Phishing is when a hacker lures you into taking the bait, namely, giving up some password under a pretext. That pretext often is a claim that your account has already been hacked or your password compromised, so you need to reset it. When you reset the password, you’ve actually given the old (and still valid) password to the hackers.
It’s not always possible to tell what is real and what is not. We get emails almost daily at the law school purporting to come from university IT seeking such password resets, often coming from email addresses that spoof a real email address. The best practice is to NEVER update a password in response to an email (don’t even click on the link requesting the update unless it is in response to you going to a website (make sure it’s real too) to request a new password.
John Podesta did what seemed like the smart thing at the time, he asked Clinton campaign IT about the email. IT told him is was legit. It wasn’t.
The AP reports, Emails show how Clinton campaign chair was apparently hacked
New evidence appears to show how hackers earlier this year stole more than 50,000 emails of Hillary Clinton’s campaign chairman, an audacious electronic attack blamed on Russia’s government and one that has resulted in embarrassing political disclosures about Democrats in the final weeks before the U.S. presidential election.
The hackers sent John Podesta an official-looking email on Saturday, March 19, that appeared to come from Google. It warned that someone in Ukraine had obtained Podesta’s personal Gmail password and tried unsuccessfully to log in, and it directed him to a website where he should “change your password immediately.”
Podesta’s chief of staff, Sara Latham, forwarded the email to the operations help desk of Clinton’s campaign, where staffer Charles Delavan in Brooklyn, New York, wrote back 25 minutes later, “This is a legitimate email. John needs to change his password immediately.”
But the email was not authentic.
The link to the website where Podesta was encouraged to change his Gmail password actually directed him instead to a computer in the Netherlands with a web address associated with Tokelau, a territory of New Zealand located in the South Pacific. The hackers carefully disguised the link using a service that shortens lengthy online addresses.

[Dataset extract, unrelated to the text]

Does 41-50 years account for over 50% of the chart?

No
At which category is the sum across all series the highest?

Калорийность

But even for anyone checking more diligently, the address — “google.com-securitysettingpage” — was crafted to appear genuine.

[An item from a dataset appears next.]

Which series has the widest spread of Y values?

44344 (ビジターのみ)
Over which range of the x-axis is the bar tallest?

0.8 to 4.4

In the email, the hackers even provided an Internet address of the purported Ukrainian hacker that actually traced to a mobile communications provider in Ukraine. It was also notable that the hackers struck Podesta on a weekend morning, when organizations typically have fewer resources to investigate and respond to reports of such problems. Delavan, the campaign help-desk staffer, did not respond immediately to the AP’s questions about his actions that day.